§ **What to produce**
In the records below, some lines contain the word "măsurile". Copy each of them.

--------------------

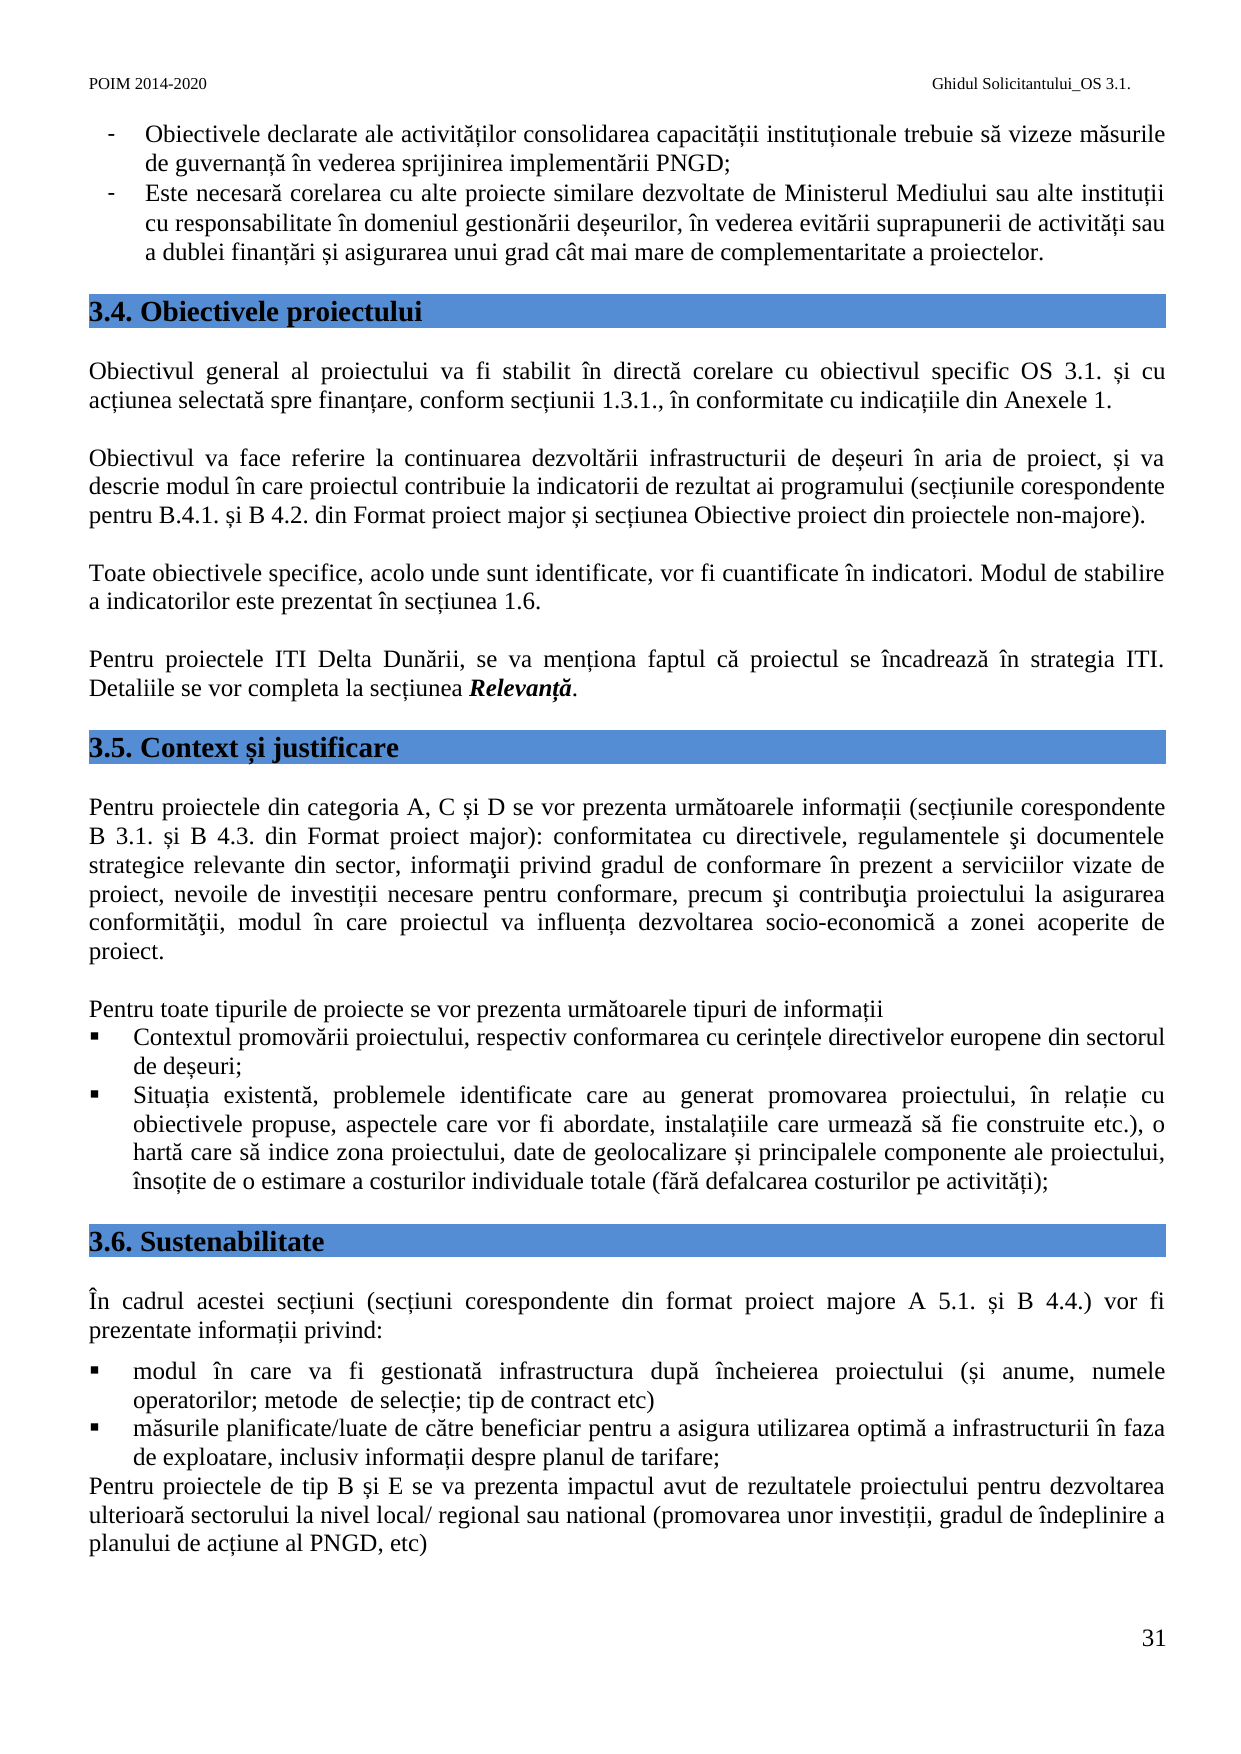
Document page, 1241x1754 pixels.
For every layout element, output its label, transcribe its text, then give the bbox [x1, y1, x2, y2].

text Pentru proiectele ITI Delta Dunării, se va menționa faptul că proiectul se încadrează în strategia ITI. Detaliile se vor completa la secțiunea Relevanță. [89, 644, 1166, 701]
text Pentru toate tipurile de proiecte se vor prezenta următoarele tipuri de informații [89, 994, 1166, 1022]
text Pentru proiectele de tip B și E se va prezenta impactul avut de rezultatele proiectului pentru dezvoltarea ulterioară sectorului la nivel local/ regional sau national (promovarea unor investiții, gradul de îndeplinire a planului de acțiune al PNGD, etc) [89, 1471, 1166, 1557]
text Obiectivul general al proiectului va fi stabilit în directă corelare cu obiectivul specific OS 3.1. și cu acțiunea selectată spre finanțare, conform secțiunii 1.3.1., în conformitate cu indicațiile din Anexele 1. [89, 356, 1166, 414]
list modul în care va fi gestionată infrastructura după încheierea proiectului (și anume, numele operatorilor; metode de selecție; tip de contract etc) [89, 1356, 1166, 1413]
list Este necesară corelarea cu alte proiecte similare dezvoltate de Ministerul Mediului sau alte instituții cu responsabilitate în domeniul gestionării deșeurilor, în vederea evitării suprapunerii de activități sau a dublei finanțări și asigurarea unui grad cât mai mare de complementaritate a proiectelor. [107, 177, 1166, 265]
text Pentru proiectele din categoria A, C și D se vor prezenta următoarele informații (secțiunile corespondente B 3.1. și B 4.3. din Format proiect major): conformitatea cu directivele, regulamentele şi documentele strategice relevante din sector, informaţii privind gradul de conformare în prezent a serviciilor vizate de proiect, nevoile de investiții necesare pentru conformare, precum şi contribuţia proiectului la asigurarea conformităţii, modul în care proiectul va influența dezvoltarea socio-economică a zonei acoperite de proiect. [89, 792, 1166, 965]
text Obiectivul va face referire la continuarea dezvoltării infrastructurii de deșeuri în aria de proiect, și va descrie modul în care proiectul contribuie la indicatorii de rezultat ai programului (secțiunile corespondente pentru B.4.1. și B 4.2. din Format proiect major și secțiunea Obiective proiect din proiectele non-majore). [89, 443, 1166, 529]
subtitle 3.5. Context și justificare [89, 730, 1166, 764]
list Contextul promovării proiectului, respectiv conformarea cu cerințele directivelor europene din sectorul de deșeuri; [89, 1022, 1166, 1080]
text Toate obiectivele specifice, acolo unde sunt identificate, vor fi cuantificate în indicatori. Modul de stabilire a indicatorilor este prezentat în secțiunea 1.6. [89, 558, 1166, 615]
subtitle 3.4. Obiectivele proiectului [89, 294, 1166, 328]
list Situația existentă, problemele identificate care au generat promovarea proiectului, în relație cu obiectivele propuse, aspectele care vor fi abordate, instalațiile care urmează să fie construite etc.), o hartă care să indice zona proiectului, date de geolocalizare și principalele componente ale proiectului, însoțite de o estimare a costurilor individuale totale (fără defalcarea costurilor pe activități); [89, 1080, 1166, 1195]
list Obiectivele declarate ale activităților consolidarea capacității instituționale trebuie să vizeze măsurile de guvernanță în vederea sprijinirea implementării PNGD; [107, 118, 1166, 177]
list măsurile planificate/luate de către beneficiar pentru a asigura utilizarea optimă a infrastructurii în faza de exploatare, inclusiv informații despre planul de tarifare; [89, 1413, 1166, 1471]
text În cadrul acestei secțiuni (secțiuni corespondente din format proiect majore A 5.1. și B 4.4.) vor fi prezentate informații privind: [89, 1286, 1166, 1343]
subtitle 3.6. Sustenabilitate [89, 1224, 1166, 1257]
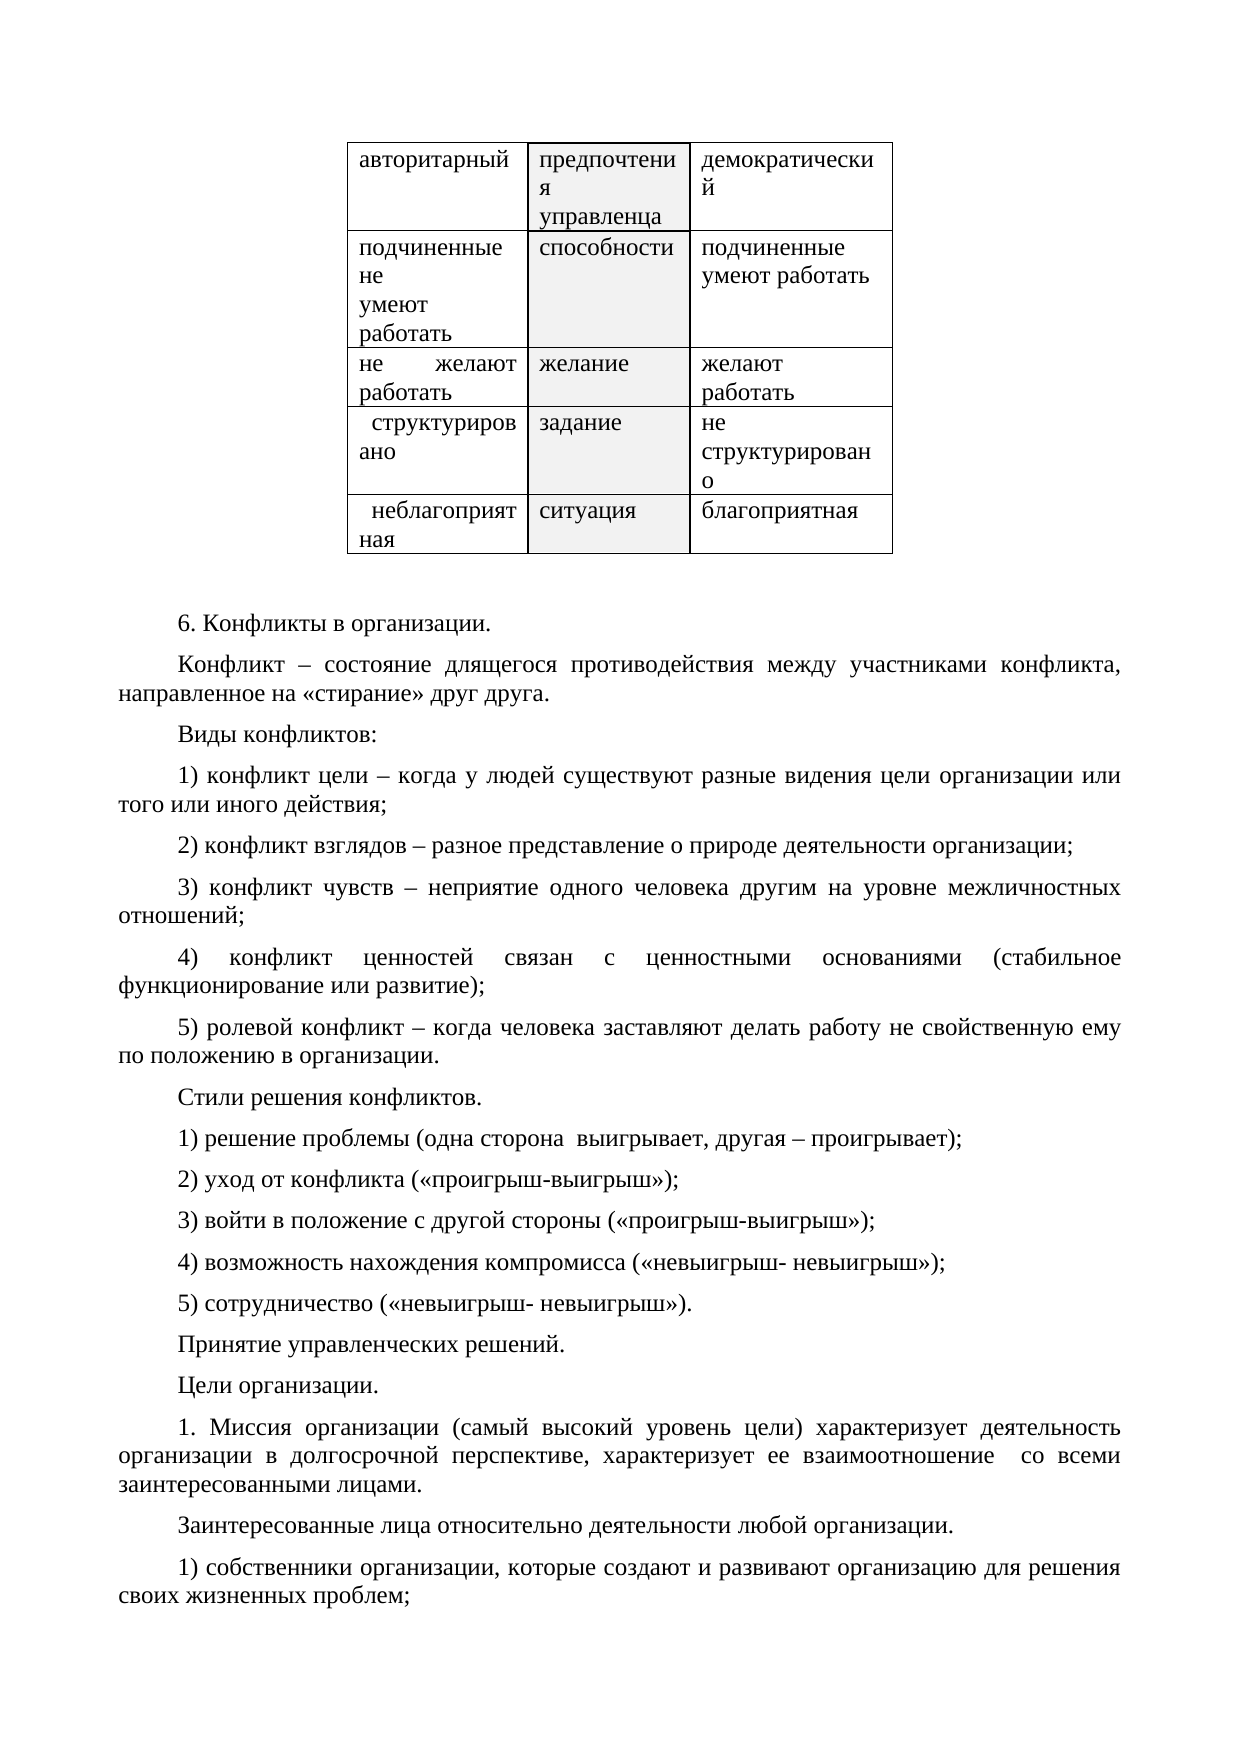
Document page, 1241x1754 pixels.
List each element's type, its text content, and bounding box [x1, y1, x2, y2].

--------------------

§ **Solution to this exercise**
list Obiectivele declarate ale activităților consolidarea capacității instituționale trebuie să vizeze măsurile de guvernanță în vederea sprijinirea implementării PNGD; [107, 118, 1166, 177]
list măsurile planificate/luate de către beneficiar pentru a asigura utilizarea optimă a infrastructurii în faza de exploatare, inclusiv informații despre planul de tarifare; [89, 1413, 1166, 1471]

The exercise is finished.